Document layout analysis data
---*---

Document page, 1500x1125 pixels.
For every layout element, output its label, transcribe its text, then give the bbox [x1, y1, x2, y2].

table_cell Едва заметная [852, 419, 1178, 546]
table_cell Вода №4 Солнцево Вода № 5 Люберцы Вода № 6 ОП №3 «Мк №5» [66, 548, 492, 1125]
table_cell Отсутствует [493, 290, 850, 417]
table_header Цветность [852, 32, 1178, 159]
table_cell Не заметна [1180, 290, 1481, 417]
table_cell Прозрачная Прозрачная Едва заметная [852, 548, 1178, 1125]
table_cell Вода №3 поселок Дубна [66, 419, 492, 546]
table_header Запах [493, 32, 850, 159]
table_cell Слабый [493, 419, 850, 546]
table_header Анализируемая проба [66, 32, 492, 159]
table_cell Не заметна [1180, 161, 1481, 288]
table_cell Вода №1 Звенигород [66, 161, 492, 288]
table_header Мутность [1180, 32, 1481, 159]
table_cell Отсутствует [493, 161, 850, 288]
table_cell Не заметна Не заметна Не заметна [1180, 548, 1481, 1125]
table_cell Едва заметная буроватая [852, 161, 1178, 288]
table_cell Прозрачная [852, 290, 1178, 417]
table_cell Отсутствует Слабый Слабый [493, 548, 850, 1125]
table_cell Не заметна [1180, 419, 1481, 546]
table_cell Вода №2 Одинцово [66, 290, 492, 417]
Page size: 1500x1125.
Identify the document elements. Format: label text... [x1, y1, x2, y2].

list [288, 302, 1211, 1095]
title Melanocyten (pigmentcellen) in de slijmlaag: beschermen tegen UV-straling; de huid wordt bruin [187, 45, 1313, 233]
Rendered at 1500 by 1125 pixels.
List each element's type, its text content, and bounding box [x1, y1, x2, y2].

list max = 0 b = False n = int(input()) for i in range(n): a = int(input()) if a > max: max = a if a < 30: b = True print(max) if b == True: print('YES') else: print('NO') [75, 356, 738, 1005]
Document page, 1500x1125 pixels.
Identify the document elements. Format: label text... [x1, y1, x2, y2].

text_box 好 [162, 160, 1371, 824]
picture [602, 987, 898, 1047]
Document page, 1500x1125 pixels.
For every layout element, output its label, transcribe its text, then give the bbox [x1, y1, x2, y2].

---*---

Looking at the records above, return exactly the lines from the line with "Page size: 1500x1125." to the line with "Rendered at 1500 by 1125 pixels.", both ends included.

● Answer space:
Page size: 1500x1125.
Identify the document elements. Format: label text... [x1, y1, x2, y2].

list [288, 302, 1211, 1095]
title Melanocyten (pigmentcellen) in de slijmlaag: beschermen tegen UV-straling; de huid wordt bruin [187, 45, 1313, 233]
Rendered at 1500 by 1125 pixels.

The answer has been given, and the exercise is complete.